The GAP arm also had significantly higher rates of dose modification compared with the gemcitabine/cisplatin alone arm. [A total of] 88% of patients required dose modification in the GAP arm vs 78% of those in the gemcitabine/cisplatin alone arm. However, in general, the treatment discontinuation rates were not different [between the arms]. Although more patients required dose modifications [with GAP vs gemcitabine plus cisplatin alone], a relatively equal number of patients between the arms discontinued [treatment] because of toxicity.
That’s an important question and one that is worthwhile to ask. Grouping all patients with biliary tract cancer together is probably not the best way to move the needle in this disease. Gallbladder cancer is different than cholangiocarcinoma. Patients with locally advanced disease are different [than those with] metastatic [disease]. Evaluating some of these subsets and understanding the role that GAP could play will be important, specifically [for patients with] locally advanced disease.
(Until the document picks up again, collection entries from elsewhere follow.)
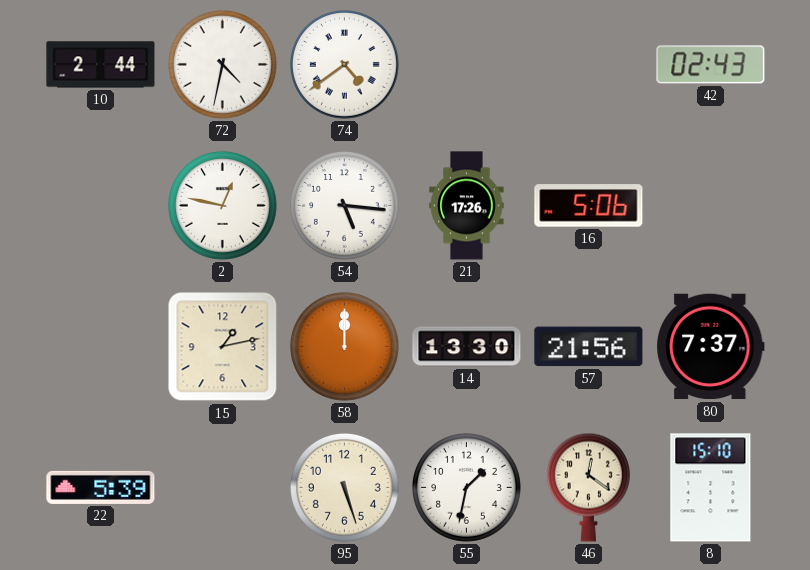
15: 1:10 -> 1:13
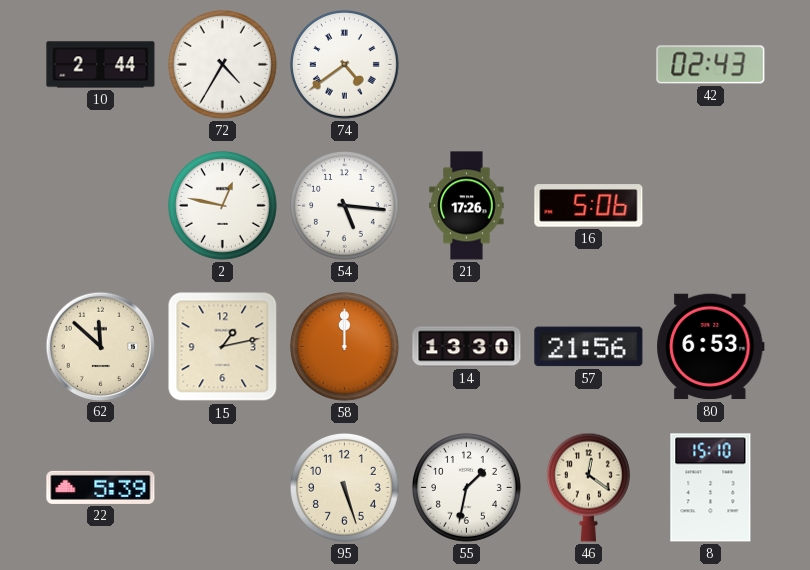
72: 4:32 -> 4:35
62: none -> 11:52
80: 7:37 -> 6:53
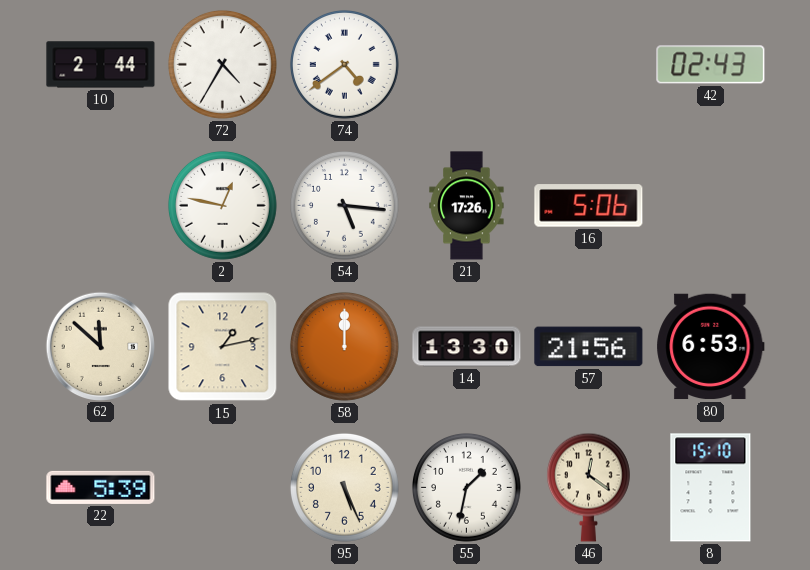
95: 5:27 -> 5:26
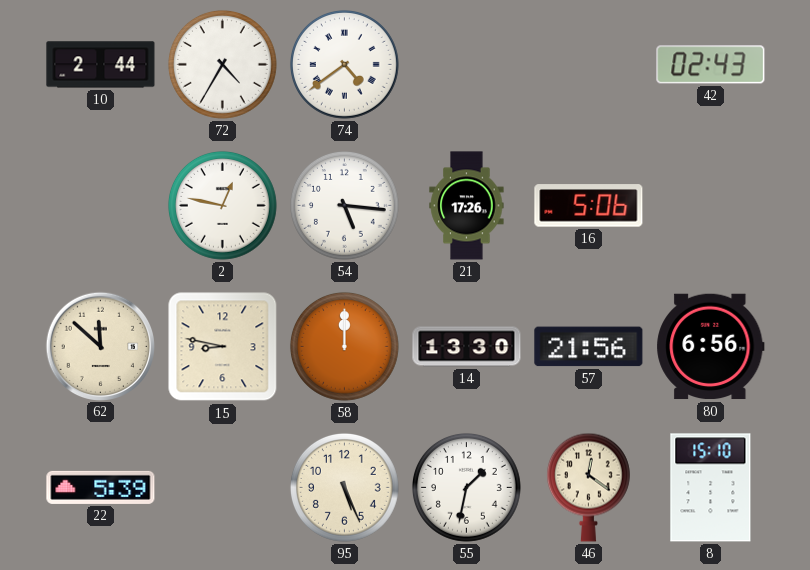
15: 1:13 -> 8:47
80: 6:53 -> 6:56
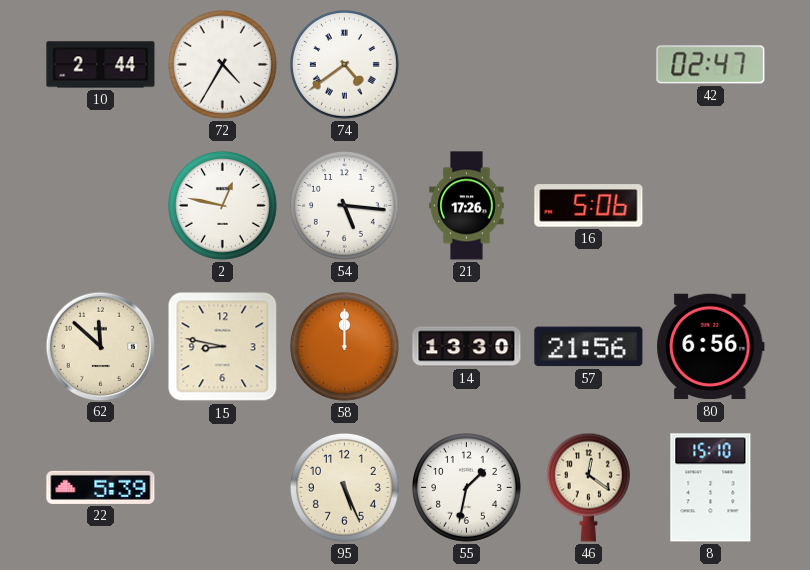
42: 02:43 -> 02:47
In the phase 2 trial [investigating this triplet], a significant percentage of patients were downstaged from unresectable to resectable disease. There could be utility for a GAP-type regimen [as part of] a neoadjuvant approach to see if we can downstage or convert patients who have locally advanced disease with a high response rate to a potentially curative surgery, for instance. This study leads to those kinds of provocative questions, which we would need to prospectively ask.
We also have a prospectively collected set of biospecimens from this study. We collected archival tissue, and we collected blood sequentially. This is the largest biospecimen repository of biliary cancers in the US. We’re starting to think through the important questions and see whether we can use that biospecimen repository to identify subsets of patients that may benefit from the GAP regimen over gemcitabine and cisplatin plus immunotherapy.
The addition of nab-paclitaxel to gemcitabine plus cisplatin did not significantly improve median OS in patients with newly diagnosed, advanced biliary tract cancers; in fact, there may be added toxicities [associated with] using a triplet chemotherapy regimen. However, a lot of questions are left unanswered and would be worthwhile to study in the future. The rapidity with which this study opened and accrued speaks to the need for more large, randomized phase 3 trials in biliary cancers in this country so we can continue to move the needle.